The longtime aide Scavino, who started out as a caddy at a Trump golf course in 1992 and still serves as Team Orange’s social media master, said he went out of his was to tell other aides that it was Trump and not Scavino who posted the tweet saying Mike Pence “didn’t have the courage to do what should have been done to protect our country and our Constitution.”
Scavino said he and other aides went to the Oval Office dining room where the fat bastard was sitting with his arms folded watching the violence, “taking in the chaotic scenes.” They tried to get him to post something to discourage violence “but he was just not interested at that moment to put anything out.” Scavino then drafted the tweet asking the insurrectionists to support police and “stay peaceful,” which Trump approved and went up just minutes before Ashli Babbitt was shot dead.

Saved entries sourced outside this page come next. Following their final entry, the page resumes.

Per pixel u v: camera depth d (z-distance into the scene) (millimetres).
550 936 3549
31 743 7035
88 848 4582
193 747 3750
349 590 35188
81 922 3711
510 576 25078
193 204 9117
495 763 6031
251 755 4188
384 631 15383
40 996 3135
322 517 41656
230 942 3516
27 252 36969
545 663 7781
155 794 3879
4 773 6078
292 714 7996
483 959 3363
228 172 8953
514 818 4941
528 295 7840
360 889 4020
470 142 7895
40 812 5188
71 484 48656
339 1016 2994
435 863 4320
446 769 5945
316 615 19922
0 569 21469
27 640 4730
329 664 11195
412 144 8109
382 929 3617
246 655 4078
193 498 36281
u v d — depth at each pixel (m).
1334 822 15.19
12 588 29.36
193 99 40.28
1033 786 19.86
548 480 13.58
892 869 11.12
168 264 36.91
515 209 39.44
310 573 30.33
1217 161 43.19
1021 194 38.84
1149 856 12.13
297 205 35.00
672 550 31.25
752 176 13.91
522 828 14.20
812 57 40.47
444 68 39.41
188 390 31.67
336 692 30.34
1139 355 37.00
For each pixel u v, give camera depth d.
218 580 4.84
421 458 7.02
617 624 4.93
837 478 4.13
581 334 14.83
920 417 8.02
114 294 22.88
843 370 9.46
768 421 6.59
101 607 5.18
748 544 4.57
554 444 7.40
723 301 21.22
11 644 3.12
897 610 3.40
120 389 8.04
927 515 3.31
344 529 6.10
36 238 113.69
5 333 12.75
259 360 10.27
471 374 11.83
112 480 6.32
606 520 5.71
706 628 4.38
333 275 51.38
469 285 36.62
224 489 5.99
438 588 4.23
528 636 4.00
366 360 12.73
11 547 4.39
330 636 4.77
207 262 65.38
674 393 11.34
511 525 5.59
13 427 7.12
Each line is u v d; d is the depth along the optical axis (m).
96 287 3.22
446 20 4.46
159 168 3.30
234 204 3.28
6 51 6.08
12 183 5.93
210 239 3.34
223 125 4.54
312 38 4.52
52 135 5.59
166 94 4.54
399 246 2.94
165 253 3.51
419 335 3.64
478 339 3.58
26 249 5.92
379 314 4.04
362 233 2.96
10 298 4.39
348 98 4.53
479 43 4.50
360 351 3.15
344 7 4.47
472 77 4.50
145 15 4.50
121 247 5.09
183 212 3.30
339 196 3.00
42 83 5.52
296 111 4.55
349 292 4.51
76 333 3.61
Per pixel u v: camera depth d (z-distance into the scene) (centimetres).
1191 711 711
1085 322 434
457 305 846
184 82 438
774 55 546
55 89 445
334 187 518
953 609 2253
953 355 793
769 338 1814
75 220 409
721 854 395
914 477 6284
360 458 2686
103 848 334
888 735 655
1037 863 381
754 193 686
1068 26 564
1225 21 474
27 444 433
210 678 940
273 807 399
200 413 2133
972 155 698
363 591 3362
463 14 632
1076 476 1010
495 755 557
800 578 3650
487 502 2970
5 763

Later, after his minions had finally convinced Trump to record the video telling the rioters to stand down, the fat bastard continued watching coverage of clips of the attack, telling his aides that “This is what happens when they try to steal an election.” Trump then drafted a tweet saying “These are the things and events that happen when a sacred landslide election victory is so unceremoniously and viciously stripped away from great patriots… Remember this day for forever!” The Orange Man then showed it to Luna, asking him what he thought about the message to his fanboys.
Luna said it made Trump look “culpable” in the attack, but Trump posted it anyway. Twitter then suspended his account for the first time ever, before making it “permanent” two days later… or at least as permanent as their shareholders’ willingness to hold out from Elon Musk’s $44 billion.
In related news that day’s near-lynching victim disagreed with CNN’s Jake Tapper this morning over whether the attack was an actual “insurrection,” as if such hairsplitting is still necessary two months after he dropped out of the 2024 Republican primary with low single-digit support in polls.